The v0.9.1 release focused on eliminating unnecessary allocations in hot paths:

ryu Float Formatting

All f64-to-string conversions in worksheet JSON serialization and chart value output now use the ryu crate, which provides 2-6x faster formatting than format!("{}", f) by using the Ryu algorithm (Ulf Adams, PLDI 2018).

Byte-Level JSON Escaping

The custom JSON string escaper was rewritten to batch-copy safe byte spans via memcpy instead of iterating character-by-character. This significantly reduces overhead when serializing large string values (shared strings, cell formulas).

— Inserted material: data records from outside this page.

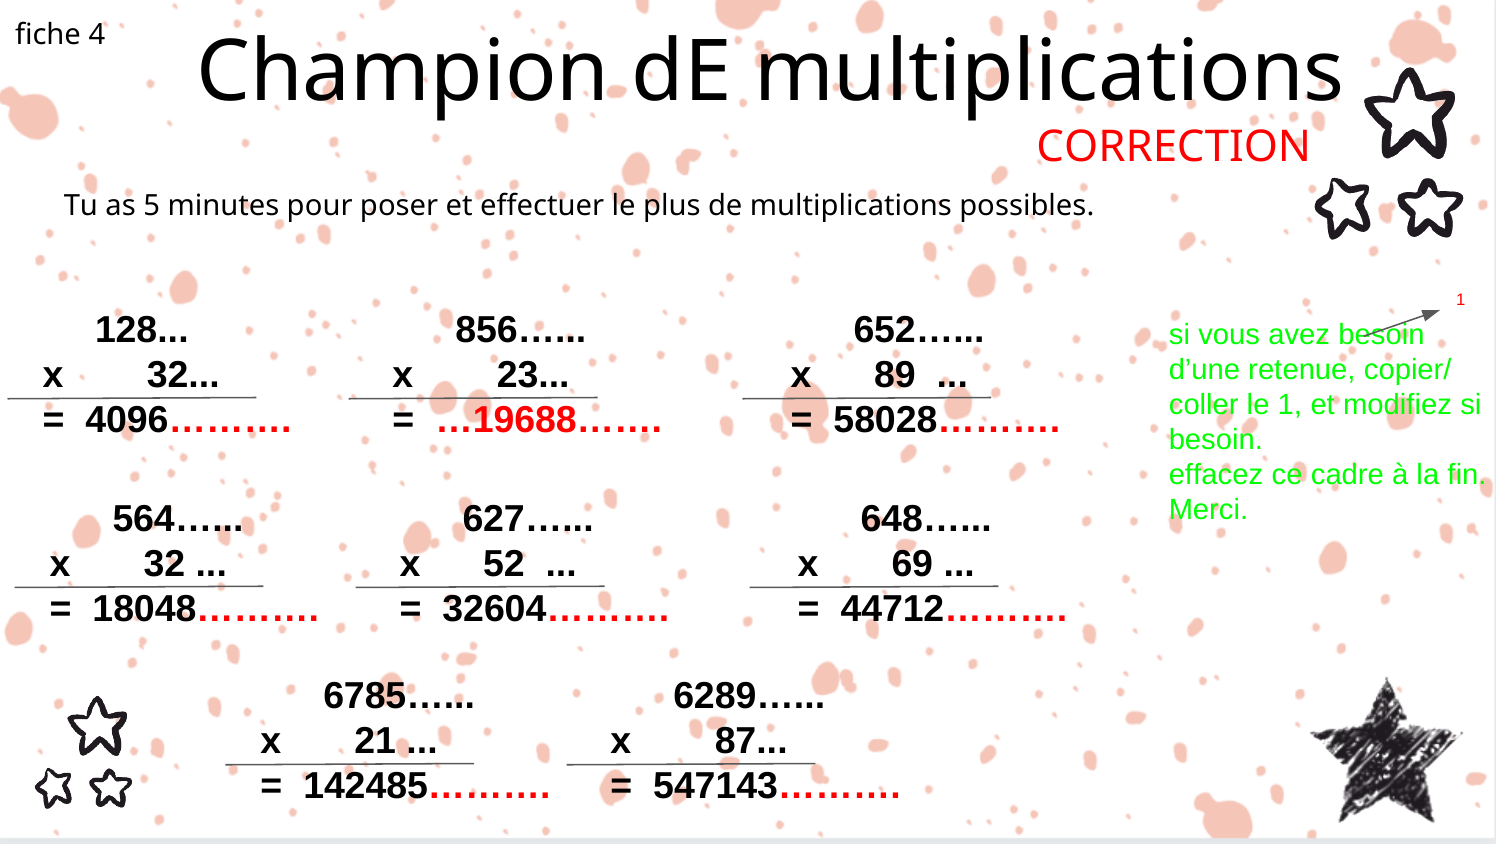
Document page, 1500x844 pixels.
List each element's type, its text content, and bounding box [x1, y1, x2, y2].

text_box 128... x 32... = 4096………. [27, 289, 377, 457]
text_box 652…... x 89 ... = 58028………. [775, 290, 1291, 458]
text_box fiche 4 [0, 0, 181, 66]
text_box 6785…... x 21 ... = 142485………. [245, 655, 595, 823]
picture [0, 66, 1496, 844]
text_box 627…... x 52 ... = 32604………. [384, 478, 900, 646]
text_box 856…... x 23... = …19688……. [377, 289, 893, 457]
picture [1417, 0, 1496, 103]
text_box CORRECTION [1021, 103, 1500, 187]
text_box 564…... x 32 ... = 18048………. [34, 478, 384, 646]
text_box Champion dE multiplications [181, 0, 1417, 135]
text_box 648…... x 69 ... = 44712………. [782, 479, 1298, 646]
text_box Tu as 5 minutes pour poser et effectuer le plus de multiplications possibles. [48, 171, 1337, 273]
text_box 1 [1441, 274, 1480, 300]
text_box 6289…... x 87... = 547143………. [595, 655, 1111, 823]
text_box si vous avez besoin d’une retenue, copier/ coller le 1, et modifiez si besoin. effacez ce cadre à la fin. Merci. [1153, 300, 1500, 544]
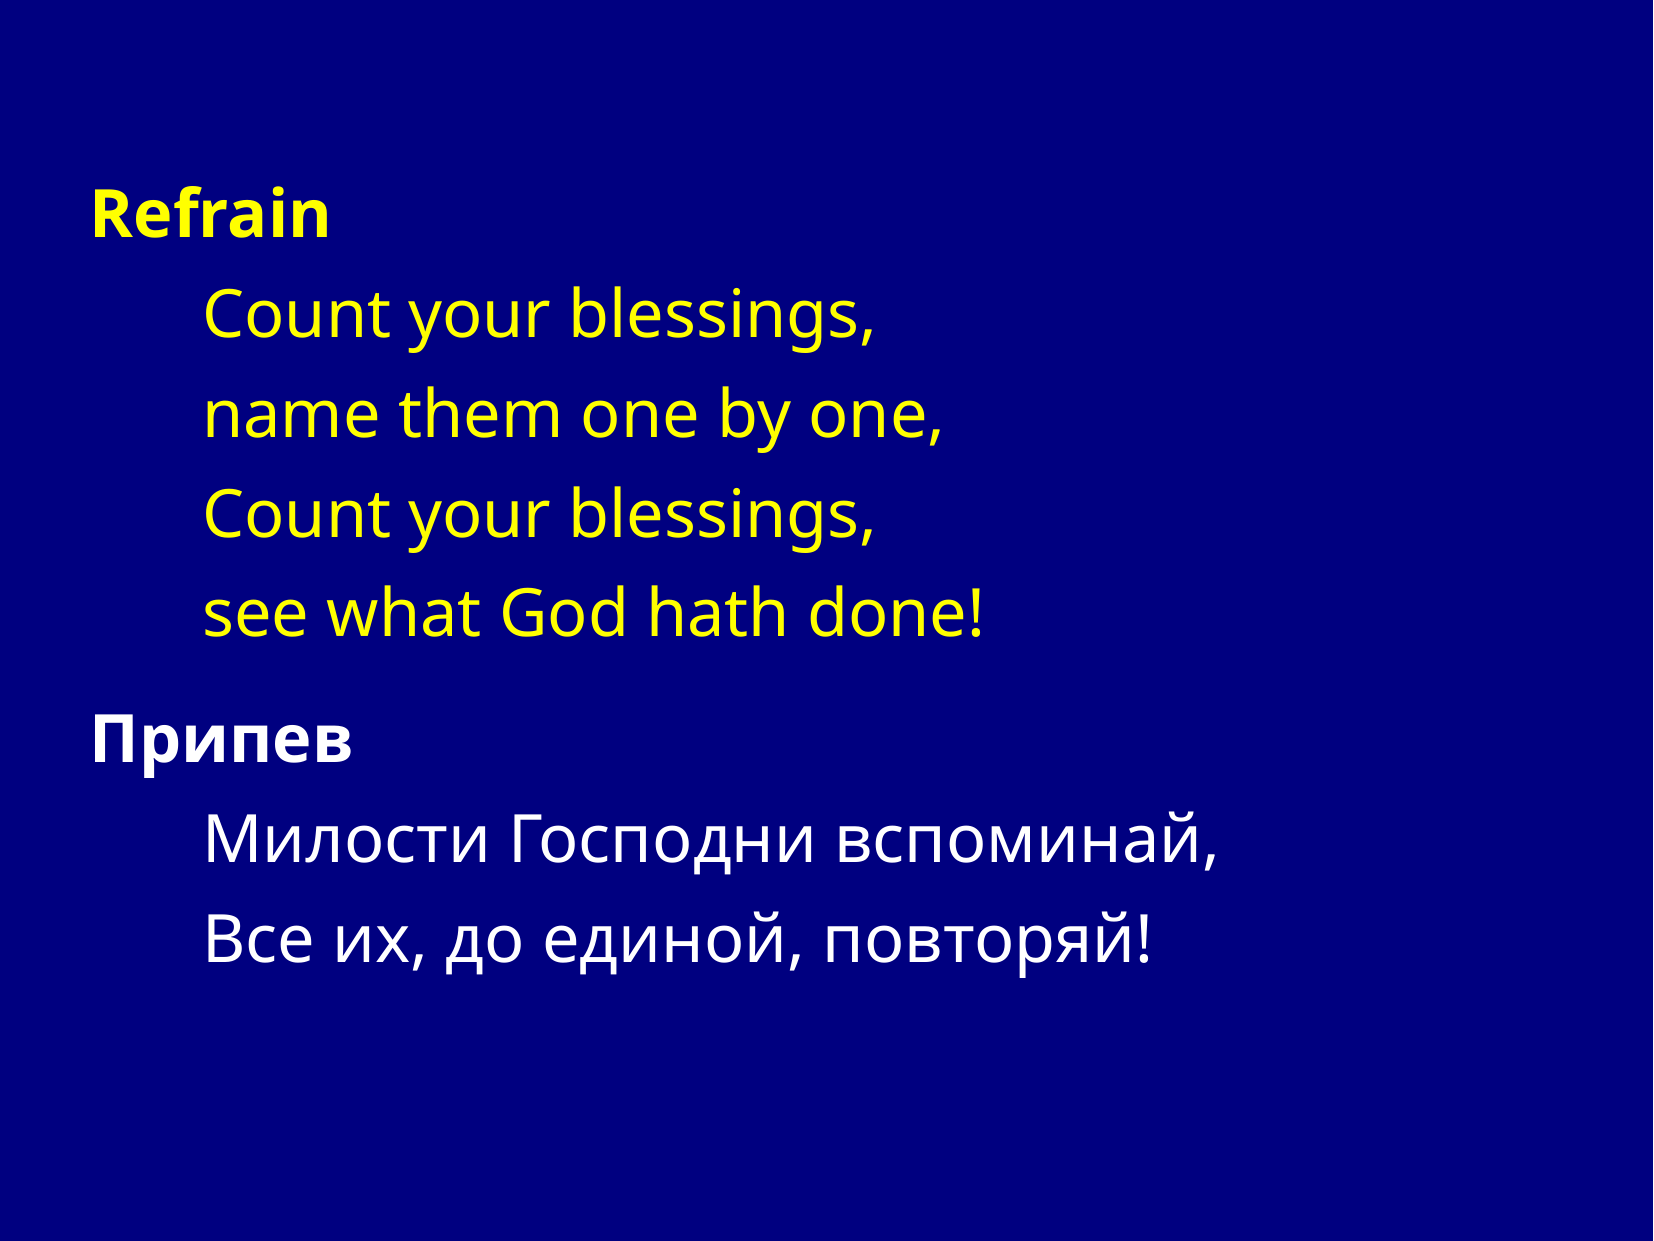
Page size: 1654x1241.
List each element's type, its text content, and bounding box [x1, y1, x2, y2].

text_box Припев Милости Господни вспоминай, Все их, до единой, повторяй! [75, 675, 1576, 1163]
text_box Refrain Count your blessings, name them one by one, Count your blessings, see what God hath done! [75, 150, 1576, 638]
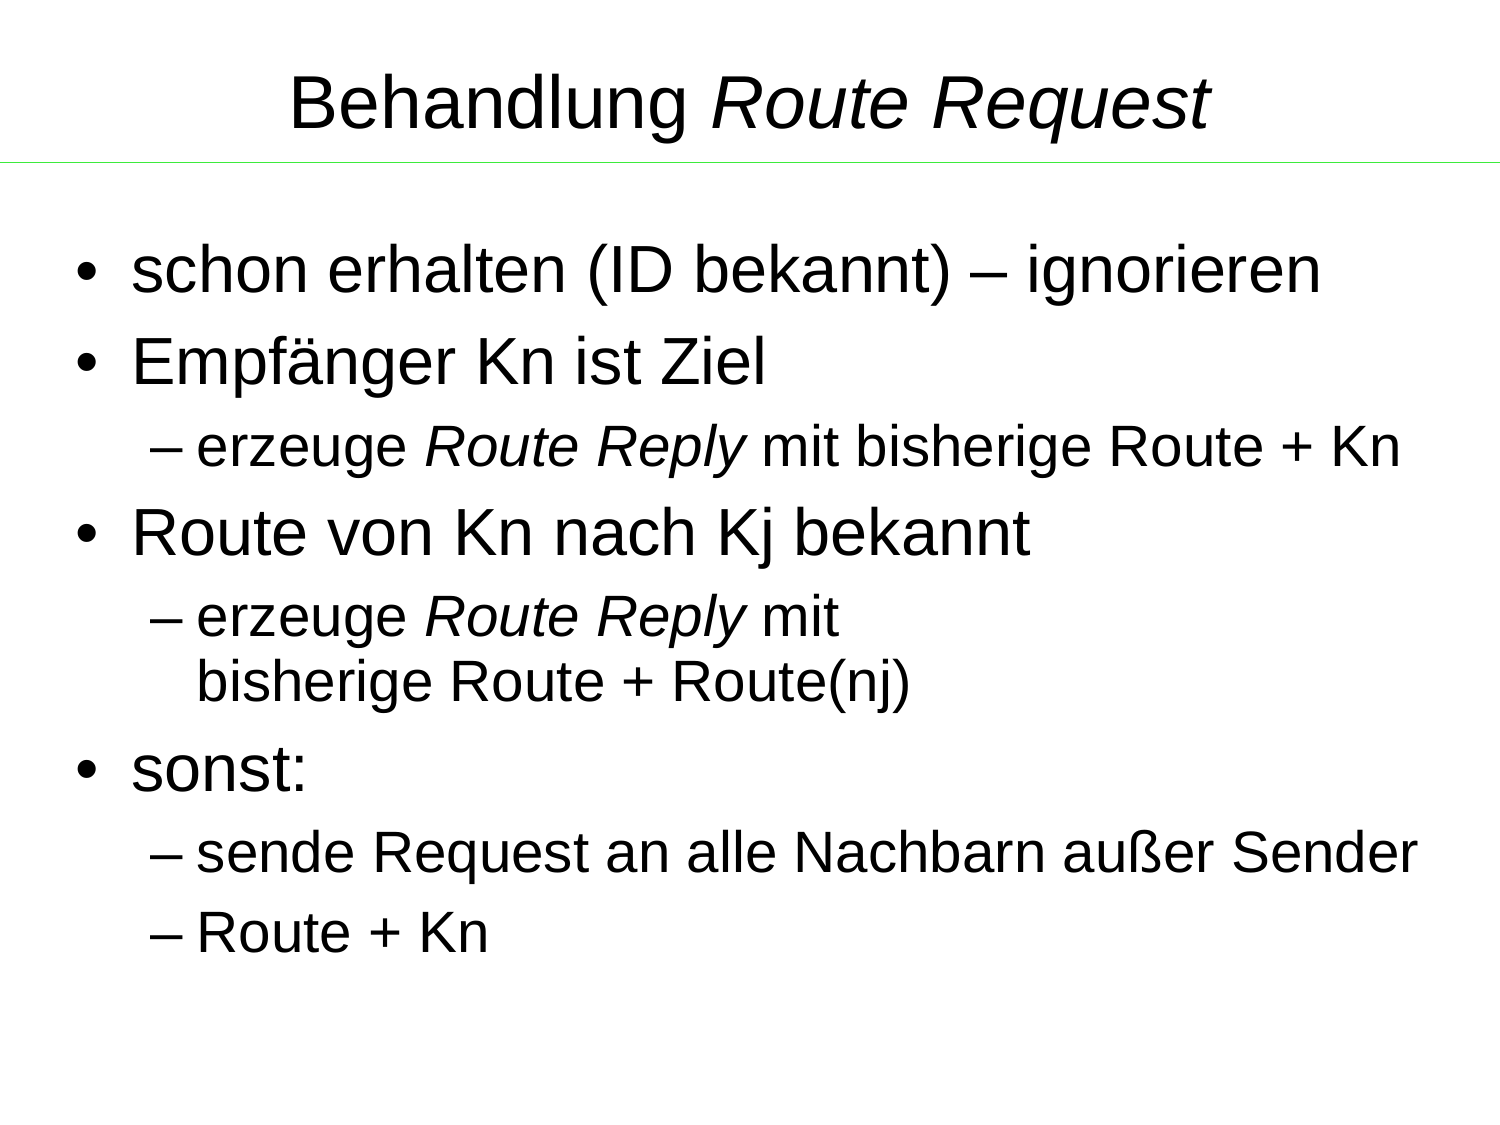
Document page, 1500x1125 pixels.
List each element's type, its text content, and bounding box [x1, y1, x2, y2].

Zero-Alloc Relationship Constants

Relationship fields now use Cow<'static, str>, allowing well-known OOXML namespace URIs and relationship types to be borrowed as static string references with zero heap allocation.

itoa-Based rId Generation

A new make_rid() helper uses itoa::Buffer for stack-based integer formatting, eliminating 21 format!("rId{}", n) heap allocations across the writer pipeline.